• [YOUR ASSIGNMENT]:
Update the material below by replacing "series" with "line" everywhere and changing nothing else. Leave out the pictures.

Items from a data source

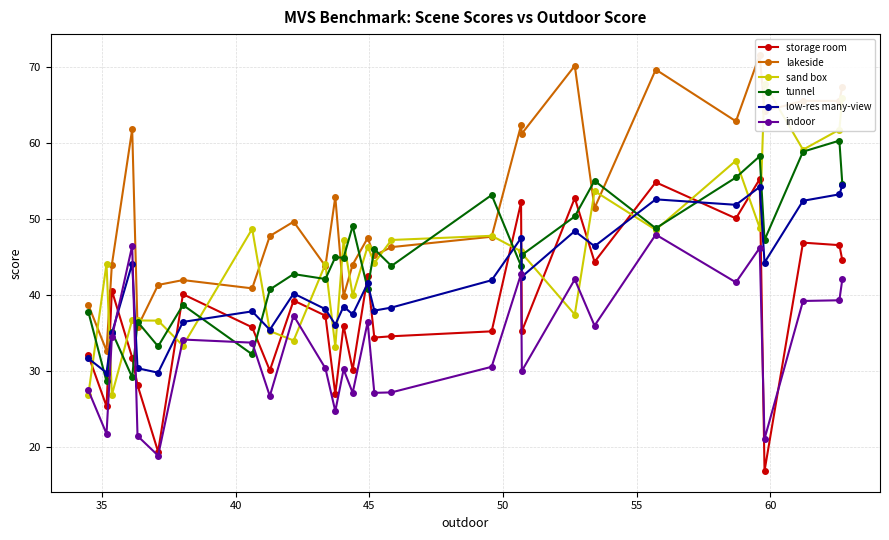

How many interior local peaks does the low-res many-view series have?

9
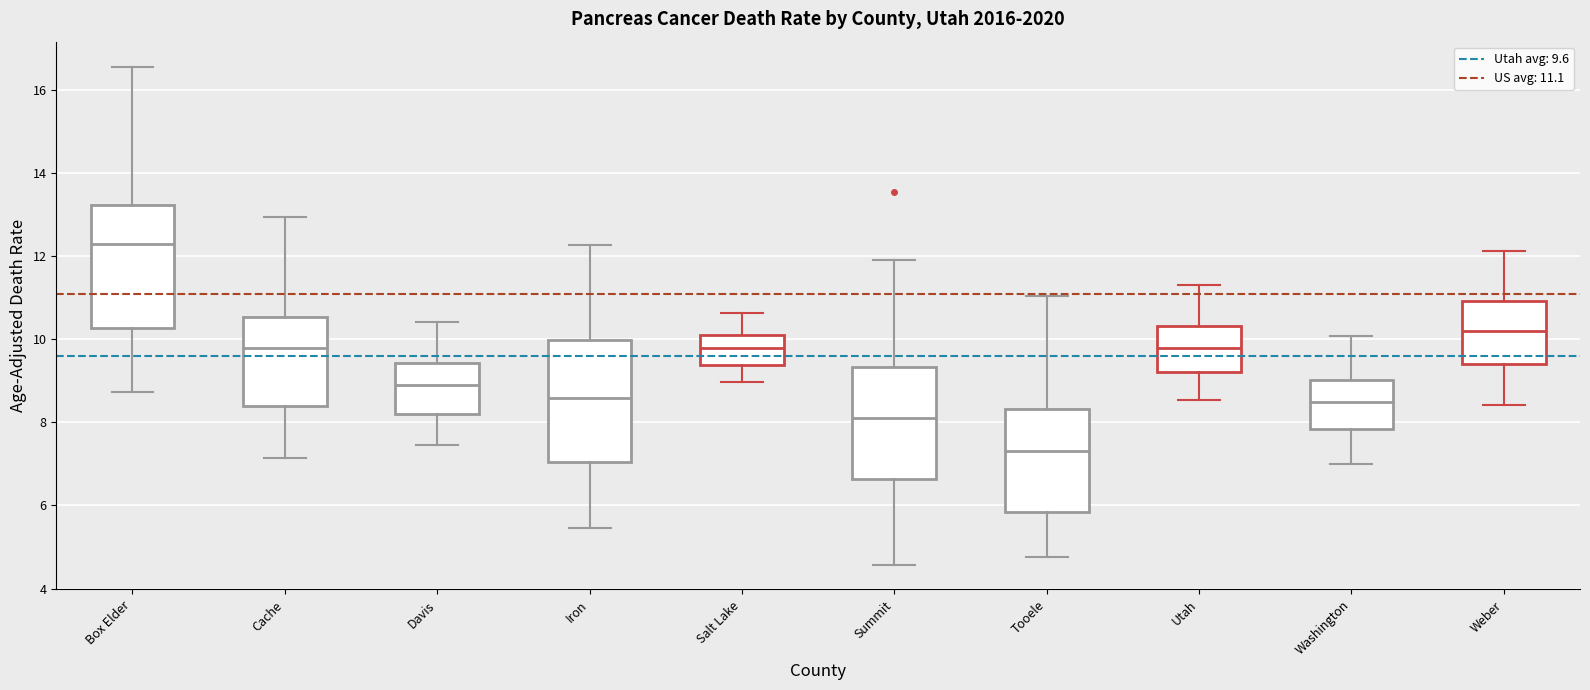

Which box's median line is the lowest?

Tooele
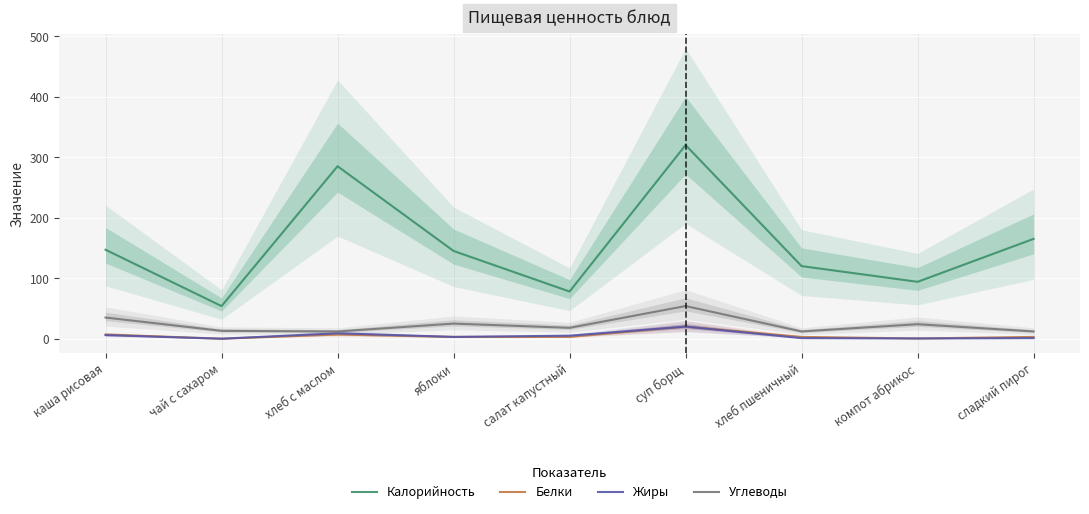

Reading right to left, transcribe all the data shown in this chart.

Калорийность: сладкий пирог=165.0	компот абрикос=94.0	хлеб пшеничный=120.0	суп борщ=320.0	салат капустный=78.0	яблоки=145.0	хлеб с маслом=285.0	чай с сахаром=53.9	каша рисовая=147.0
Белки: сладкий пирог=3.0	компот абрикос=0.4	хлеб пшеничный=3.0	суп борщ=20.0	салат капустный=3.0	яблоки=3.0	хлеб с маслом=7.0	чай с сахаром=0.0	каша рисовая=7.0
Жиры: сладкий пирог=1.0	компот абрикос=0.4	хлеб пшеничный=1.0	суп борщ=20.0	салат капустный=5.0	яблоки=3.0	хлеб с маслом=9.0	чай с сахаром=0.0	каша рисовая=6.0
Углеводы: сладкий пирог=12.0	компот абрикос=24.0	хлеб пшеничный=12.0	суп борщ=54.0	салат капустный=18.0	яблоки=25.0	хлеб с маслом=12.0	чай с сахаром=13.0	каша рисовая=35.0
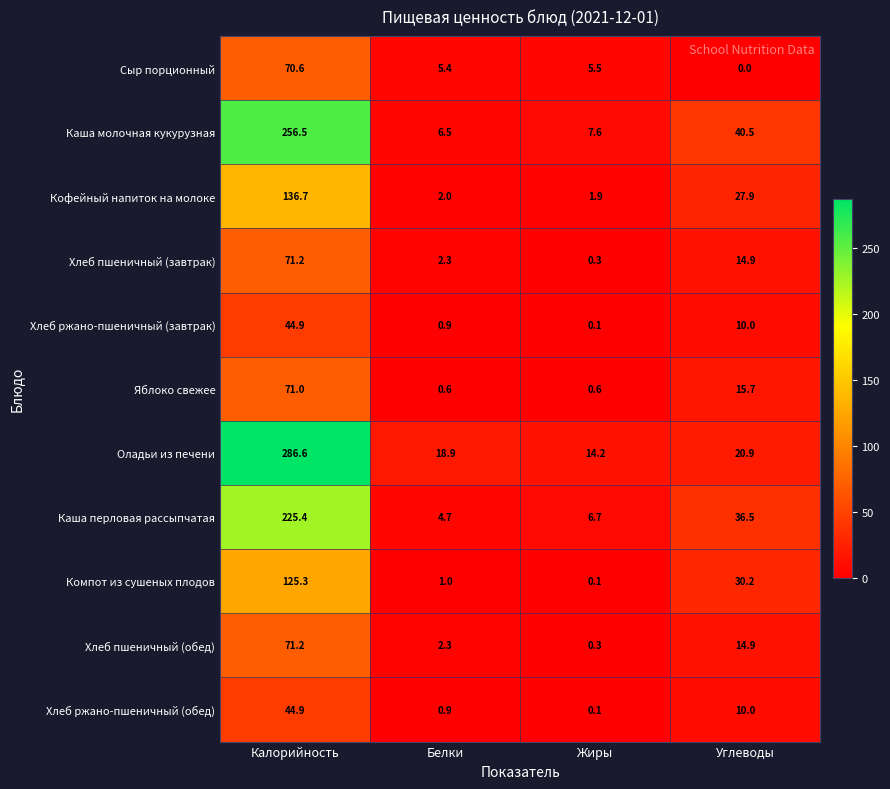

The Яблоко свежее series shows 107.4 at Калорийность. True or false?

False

• [YOUR RESPONSE]:
How many interior local peaks does the low-res many-view line have?

9

Which box's median line is the lowest?

Tooele

Reading right to left, transcribe all the data shown in this chart.

Калорийность: сладкий пирог=165.0	компот абрикос=94.0	хлеб пшеничный=120.0	суп борщ=320.0	салат капустный=78.0	яблоки=145.0	хлеб с маслом=285.0	чай с сахаром=53.9	каша рисовая=147.0
Белки: сладкий пирог=3.0	компот абрикос=0.4	хлеб пшеничный=3.0	суп борщ=20.0	салат капустный=3.0	яблоки=3.0	хлеб с маслом=7.0	чай с сахаром=0.0	каша рисовая=7.0
Жиры: сладкий пирог=1.0	компот абрикос=0.4	хлеб пшеничный=1.0	суп борщ=20.0	салат капустный=5.0	яблоки=3.0	хлеб с маслом=9.0	чай с сахаром=0.0	каша рисовая=6.0
Углеводы: сладкий пирог=12.0	компот абрикос=24.0	хлеб пшеничный=12.0	суп борщ=54.0	салат капустный=18.0	яблоки=25.0	хлеб с маслом=12.0	чай с сахаром=13.0	каша рисовая=35.0

The Яблоко свежее line shows 107.4 at Калорийность. True or false?

False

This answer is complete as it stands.